AJR Am J Roentgenol. 2019 Nov;213(5):1073-1080. doi: 10.2214/AJR.18.20715. Epub 2019 Jul 16.
The purpose of this study was to retrospectively analyze and correlate clinicopathologic and radiologic features of resected solid pseudopapillary neoplasms of the pancreas according to their size. Clinicopathologic and radiologic features of 106 resected solid pseudopapillary neoplasms of the pancreas over a 20-year period were retrospectively analyzed. Tumors were divided into three groups according to their size (≤ 30 mm, 31-50 mm, and ≥ 51 mm). Clinicopathologic and radiologic features were compared among groups using Kruskal-Wallis and Fisher exact tests. Forty-one tumors that were 30 mm or smaller, 30 tumors between 31 and 50 mm, and 35 tumors that were 51 mm or larger were included. Preoperative MRI of 76 patients and CT of 40 patients were examined. Patients with tumors that were 30 mm or smaller were significantly older than the other groups of patients ( = 0.038). Large tumors (31-50 and ≥ 51 mm) were more frequently located in the pancreatic body or tail ( = 0.008). Most tumors had well-defined margins (87.7%) and a mixed solid and cystic appearance (54.7%) at imaging; tumors that were 30 mm or smaller were more frequently entirely solid ( = 0.028). At histologic analysis, 13 tumors had at least one feature of malignancy; nodal and liver metastases were found in one patient (0.9%). No significant differences between groups were found regarding the presence of malignant histologic features ( = 0.932). The rate of incorrect preoperative diagnosis was higher in tumors 30 mm or smaller, albeit without significant differences between groups ( = 0.561). Malignancy in solid pseudopapillary neoplasms is not correlated with tumor size; tumors that are 30 mm or smaller may present atypical imaging features, which may overlap those of other solid tumors of the pancreas.
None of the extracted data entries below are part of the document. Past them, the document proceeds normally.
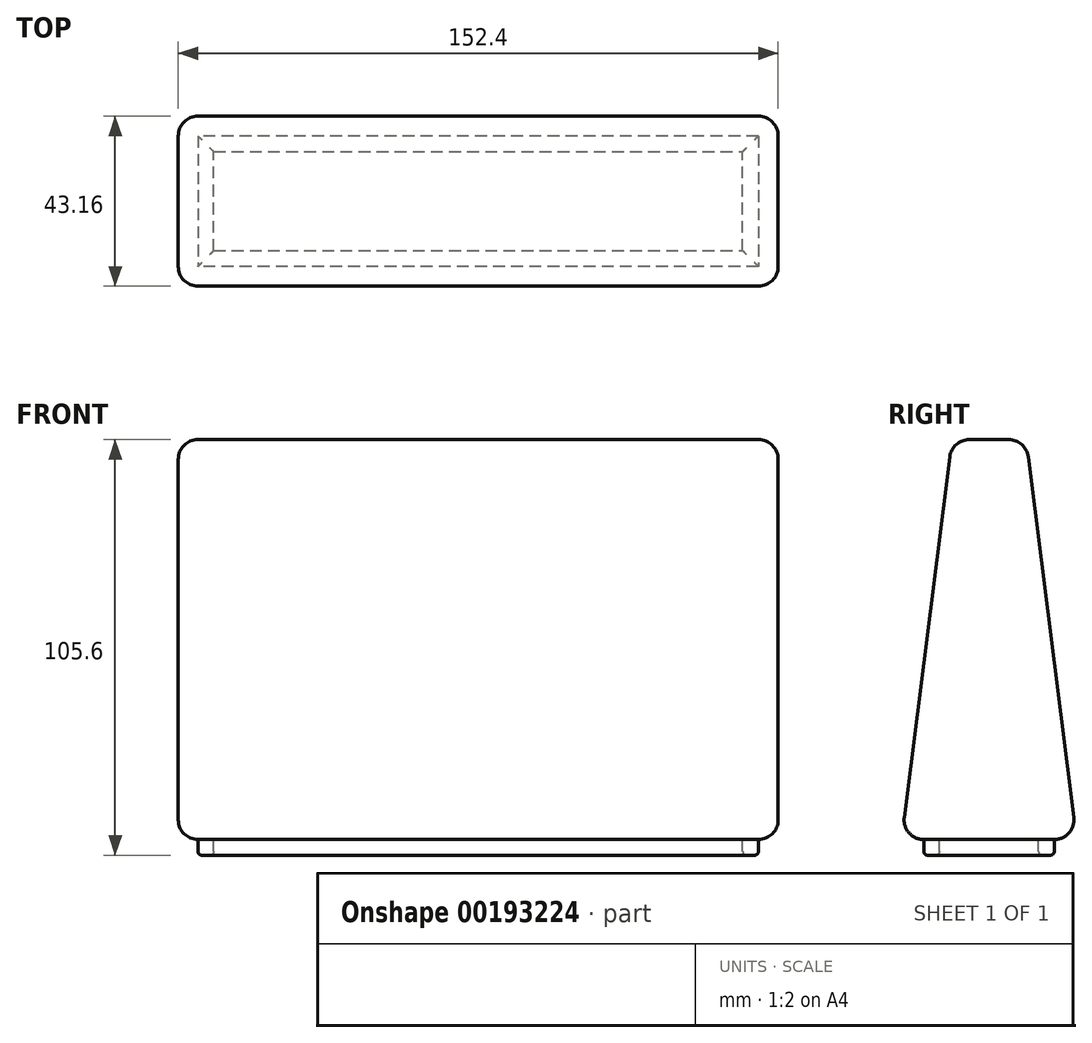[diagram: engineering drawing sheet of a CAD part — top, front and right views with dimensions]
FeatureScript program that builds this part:
annotation { "Feature Type Name" : "Feature", "Feature Type Description" : "" }
export const myFeature = defineFeature(function(context is Context, id is Id, definition is map)
    precondition{}
    {
        {
            var Q0;
            Q0=qCreatedBy(makeId("Right.planeOp"),FACE);
            var sketch = newSketch(context, id + "F0", { "sketchPlane" : qUnion([Q0])});
            skLineSegment(sketch, "E0", {"start": v(0, -83.95) * mm, "end": v(0, 33) * mm, "construction": true});
            skLineSegment(sketch, "E1", {"start": v(0, -83.95) * mm, "end": v(22.26, -83.95) * mm});
            skLineSegment(sketch, "E2", {"start": v(22.26, -83.95) * mm, "end": v(9.4, 17.65) * mm});
            skLineSegment(sketch, "E3", {"start": v(9.4, 17.65) * mm, "end": v(0, 17.65) * mm});
            skLineSegment(sketch, "E4.MirrorCS", {"start": v(0, -83.95) * mm, "end": v(-22.26, -83.95) * mm});
            skLineSegment(sketch, "E5.MirrorCS", {"start": v(-22.26, -83.95) * mm, "end": v(-9.4, 17.65) * mm});
            skLineSegment(sketch, "E6.MirrorCS", {"start": v(-9.4, 17.65) * mm, "end": v(0, 17.65) * mm});
            skSolve(sketch);
        }
        {
            var Q0;
            Q0=makeQuery(id+"F0.imprint","IMPRINT",FACE,{"disambiguationData":[TD([[makeQuery(id+"F0.imprint","IMPRINT",EDGE,{"derivedFrom":sQuery(id+"F0.wireOp",EDGE,"E1")}),1.0]])]});
            extrude(context, id + "F1", {"entities" : qUnion([Q0]), "depth" : 152.4 * mm});
        }
        {
            var Q0;
            Q0=makeQuery(id+"F1.opExtrude","SWEPT_FACE",FACE,{"disambiguationData":[OSD([sQuery(id+"F0.wireOp",EDGE,"E2")])]});
            var Q1;
            Q1=makeQuery(id+"F1.opExtrude","SWEPT_FACE",FACE,{"disambiguationData":[OSD([sQuery(id+"F0.wireOp",EDGE,"E5.MirrorCS")])]});
            var Q2;
            Q2=makeQuery(id+"F1.opExtrude","SWEPT_FACE",FACE,{"disambiguationData":[OSD([sQuery(id+"F0.wireOp",EDGE,"E3"),sQuery(id+"F0.wireOp",EDGE,"E6.MirrorCS")])]});
            var Q3;
            Q3=makeQuery(id+"F1.opExtrude","SWEPT_EDGE",EDGE,{"disambiguationData":[OSD([sQuery(id+"F0.wireOp",EDGE,"E5.MirrorCS"),sQuery(id+"F0.wireOp",EDGE,"E6.MirrorCS")])]});
            var Q4;
            Q4=makeQuery(id+"F1.opExtrude","SWEPT_EDGE",EDGE,{"disambiguationData":[OSD([sQuery(id+"F0.wireOp",EDGE,"E4.MirrorCS"),sQuery(id+"F0.wireOp",EDGE,"E5.MirrorCS")])]});
            var Q5;
            Q5=makeQuery(id+"F1.opExtrude","CAP_FACE",FACE,{"disambiguationData":[OSD([sQuery(id+"F0.wireOp",EDGE,"E1"),sQuery(id+"F0.wireOp",EDGE,"E2"),sQuery(id+"F0.wireOp",EDGE,"E3"),sQuery(id+"F0.wireOp",EDGE,"E4.MirrorCS"),sQuery(id+"F0.wireOp",EDGE,"E5.MirrorCS"),sQuery(id+"F0.wireOp",EDGE,"E6.MirrorCS")])],"isStart":false});
            var Q6;
            Q6=makeQuery(id+"F1.opExtrude","SWEPT_EDGE",EDGE,{"disambiguationData":[OSD([sQuery(id+"F0.wireOp",EDGE,"E2"),sQuery(id+"F0.wireOp",EDGE,"E3")])]});
            var Q7;
            Q7=makeQuery(id+"F1.opExtrude","CAP_FACE",FACE,{"disambiguationData":[OSD([sQuery(id+"F0.wireOp",EDGE,"E1"),sQuery(id+"F0.wireOp",EDGE,"E2"),sQuery(id+"F0.wireOp",EDGE,"E3"),sQuery(id+"F0.wireOp",EDGE,"E4.MirrorCS"),sQuery(id+"F0.wireOp",EDGE,"E5.MirrorCS"),sQuery(id+"F0.wireOp",EDGE,"E6.MirrorCS")])],"isStart":true});
            var Q8;
            Q8=makeQuery(id+"F1.opExtrude","CAP_EDGE",EDGE,{"disambiguationData":[OSD([sQuery(id+"F0.wireOp",EDGE,"E5.MirrorCS")])],"isStart":true});
            var Q9;
            Q9=makeQuery(id+"F1.opExtrude","CAP_EDGE",EDGE,{"disambiguationData":[OSD([sQuery(id+"F0.wireOp",EDGE,"E5.MirrorCS")])],"isStart":false});
            var Q10;
            Q10=makeQuery(id+"F1.opExtrude","CAP_EDGE",EDGE,{"disambiguationData":[OSD([sQuery(id+"F0.wireOp",EDGE,"E2")])],"isStart":true});
            var Q11;
            Q11=makeQuery(id+"F1.opExtrude","CAP_EDGE",EDGE,{"disambiguationData":[OSD([sQuery(id+"F0.wireOp",EDGE,"E1"),sQuery(id+"F0.wireOp",EDGE,"E4.MirrorCS")])],"isStart":true});
            var Q12;
            Q12=makeQuery(id+"F1.opExtrude","CAP_EDGE",EDGE,{"disambiguationData":[OSD([sQuery(id+"F0.wireOp",EDGE,"E1"),sQuery(id+"F0.wireOp",EDGE,"E4.MirrorCS")])],"isStart":false});
            var Q13;
            Q13=makeQuery(id+"F1.opExtrude","SWEPT_FACE",FACE,{"disambiguationData":[OSD([sQuery(id+"F0.wireOp",EDGE,"E1"),sQuery(id+"F0.wireOp",EDGE,"E4.MirrorCS")])]});
            var Q14;
            Q14=makeQuery(id+"F1.opExtrude","SWEPT_EDGE",EDGE,{"disambiguationData":[OSD([sQuery(id+"F0.wireOp",EDGE,"E1"),sQuery(id+"F0.wireOp",EDGE,"E2")])]});
            var Q15;
            Q15=makeQuery(id+"F1.opExtrude","CAP_EDGE",EDGE,{"disambiguationData":[OSD([sQuery(id+"F0.wireOp",EDGE,"E2")])],"isStart":false});
            var Q16;
            Q16=makeQuery(id+"F1.opExtrude","CAP_EDGE",EDGE,{"disambiguationData":[OSD([sQuery(id+"F0.wireOp",EDGE,"E3"),sQuery(id+"F0.wireOp",EDGE,"E6.MirrorCS")])],"isStart":true});
            var Q17;
            Q17=makeQuery(id+"F1.opExtrude","CAP_EDGE",EDGE,{"disambiguationData":[OSD([sQuery(id+"F0.wireOp",EDGE,"E3"),sQuery(id+"F0.wireOp",EDGE,"E6.MirrorCS")])],"isStart":false});
            fillet(context, id + "F2", {"entities" : qUnion([Q0, Q1, Q2, Q3, Q4, Q5, Q6, Q7, Q8, Q9, Q10, Q11, Q12, Q13, Q14, Q15, Q16, Q17]), "radius" : 5 * mm, "tangentPropagation" : true, "allowEdgeOverflow" : false});
        }
        {
            var Q0;
            Q0=makeQuery(id+"F1.opExtrude","SWEPT_FACE",FACE,{"disambiguationData":[OSD([sQuery(id+"F0.wireOp",EDGE,"E1"),sQuery(id+"F0.wireOp",EDGE,"E4.MirrorCS")])]});
            var sketch = newSketch(context, id + "F3", { "sketchPlane" : qUnion([Q0])});
            skLineSegment(sketch, "E7.bottom", {"start": v(5, 16.58) * mm, "end": v(147.4, 16.58) * mm});
            skLineSegment(sketch, "E7.top", {"start": v(5, -16.58) * mm, "end": v(147.4, -16.58) * mm});
            skLineSegment(sketch, "E7.left", {"start": v(5, 16.58) * mm, "end": v(5, -16.58) * mm});
            skLineSegment(sketch, "E7.right", {"start": v(147.4, 16.58) * mm, "end": v(147.4, -16.58) * mm});
            skLineSegment(sketch, "E8.0", {"start": v(9, 12.58) * mm, "end": v(9, -12.58) * mm});
            skLineSegment(sketch, "E8.1", {"start": v(9, 12.58) * mm, "end": v(143.4, 12.58) * mm});
            skLineSegment(sketch, "E8.2", {"start": v(143.4, 12.58) * mm, "end": v(143.4, -12.58) * mm});
            skLineSegment(sketch, "E8.3", {"start": v(9, -12.58) * mm, "end": v(143.4, -12.58) * mm});
            skSolve(sketch);
        }
        {
            var Q0;
            Q0 = qSketchRegion(id + "F3", true);
            extrude(context, id + "F4", {"entities" : qUnion([Q0]), "operationType" : NewBodyOperationType.ADD, "depth" : 4 * mm});
        }
        {
            var Q0;
            Q0=makeQuery(id+"F4.opExtrude","CAP_FACE",FACE,{"disambiguationData":[OSD([sQuery(id+"F3.wireOp",EDGE,"E7.bottom"),sQuery(id+"F3.wireOp",EDGE,"E7.top"),sQuery(id+"F3.wireOp",EDGE,"E7.left"),sQuery(id+"F3.wireOp",EDGE,"E7.right"),sQuery(id+"F3.wireOp",EDGE,"E8.0"),sQuery(id+"F3.wireOp",EDGE,"E8.1"),sQuery(id+"F3.wireOp",EDGE,"E8.2"),sQuery(id+"F3.wireOp",EDGE,"E8.3")])],"isStart":false});
            fillet(context, id + "F5", {"entities" : qUnion([Q0]), "radius" : 1 * mm, "tangentPropagation" : true, "allowEdgeOverflow" : false});
        }
    });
本研究旨在回顾性分析和比较根据胰腺实性假乳头状瘤(SPN)大小的临床病理和影像学特征。回顾性分析了 20 年间 106 例胰腺实性假乳头状瘤患者的临床病理和影像学资料。根据肿瘤大小将其分为 3 组(≤30mm、31-50mm 和≥51mm)。采用 Kruskal-Wallis 和 Fisher 精确检验比较组间临床病理和影像学特征。纳入 41 例肿瘤最大径≤30mm、30 例肿瘤最大径 31-50mm 和 35 例肿瘤最大径≥51mm。术前 MRI 检查 76 例,CT 检查 40 例。肿瘤最大径≤30mm 的患者明显比其他两组患者年龄大(=0.038)。大肿瘤(31-50mm 和≥51mm)更常位于胰体尾部(=0.008)。大多数肿瘤在影像学上具有清晰的边界(87.7%)和混合性实性和囊性表现(54.7%);肿瘤最大径≤30mm 的患者更常为完全实性(=0.028)。组织学分析发现,13 例肿瘤至少具有 1 项恶性特征;1 例患者发生淋巴结和肝转移(0.9%)。各组间恶性组织学特征的存在无显著差异(=0.932)。肿瘤最大径≤30mm 的患者术前误诊率较高,但组间无显著差异(=0.561)。胰腺实性假乳头状瘤的恶性程度与肿瘤大小无关;肿瘤最大径≤30mm 的患者可能表现出不典型的影像学特征,这些特征可能与其他胰腺实性肿瘤重叠。